Magari mio padre non sa neppure che sto nascendo, forse non sa che mia madre aspettava un figlio da lui.
E io non avrò un padre come lo hanno gli animali per forza della natura o, se non lo hanno, è sempre per scelta della natura, mai per scelta personale.
Per questo volevo nasce animale.
Per questo adesso ho paura, un’orrenda paura, paura di trovarmi prigioniero in un corpo che non ho scelto, paura di non riconoscermi dentro quel corpo, paura di non vedere intorno altre anime libere, ma soltanto corpi simili al mio che vivono come parassiti su un pianeta di cui non sono degni, paura di brancolare sospeso nella solitudine cosmica senza poter donare uno scopo alla mia esistenza.

E non ho ancora deciso che cosa farò fuori da qui.
Fuori dal ventre di mia madre.
E devo deciderlo in questo istante.
Perché sto uscendo.
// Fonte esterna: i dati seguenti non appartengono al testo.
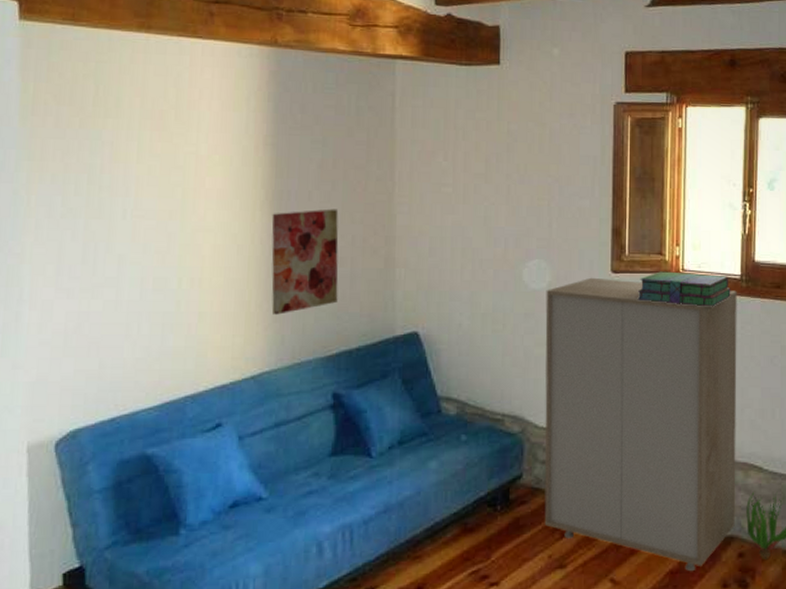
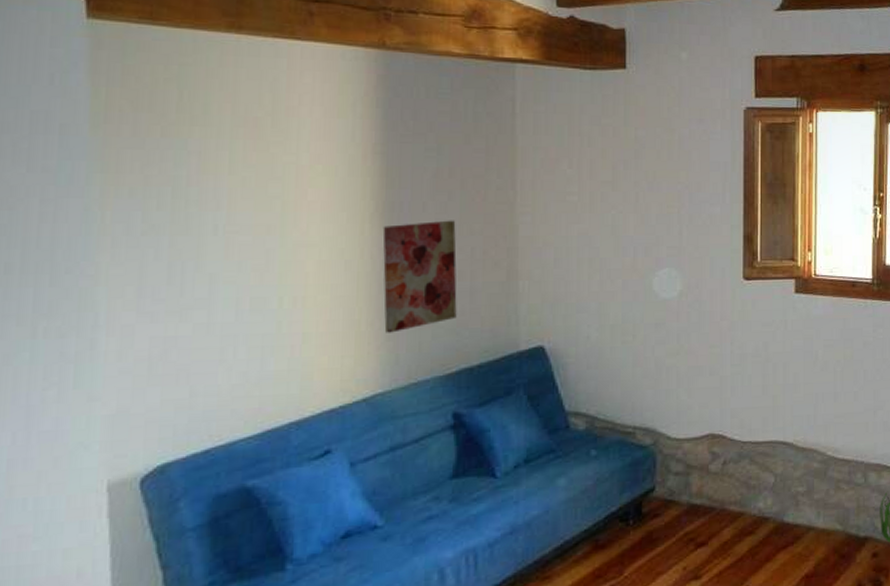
storage cabinet: present [544,277,737,572] -> none [677,285,869,575]
stack of books: present [637,271,731,307] -> none [770,277,863,312]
Perché sto nascendo!
Devo decidere in questo istante se emettere quell’urlo oppure rimanere zitto.
Devo decidere se rispondere alla pacca sul culo che mi darà qualcuno per farmi respirare e ascoltare l’urlo liberatorio che mi donerà alla vita con somma soddisfazione degli astanti, o grande delusione dei presenti! Perché c’è la possibilità che taluno speri che io non respiri affatto, e vorrà liberarsi di me appena sarò bambino fatto.

Perciò ho paura ad emettere quell’urlo che mi dà alla vita.
Perciò ho paura di aprire questa vita.
Perciò resto muto e scelgo la libertà.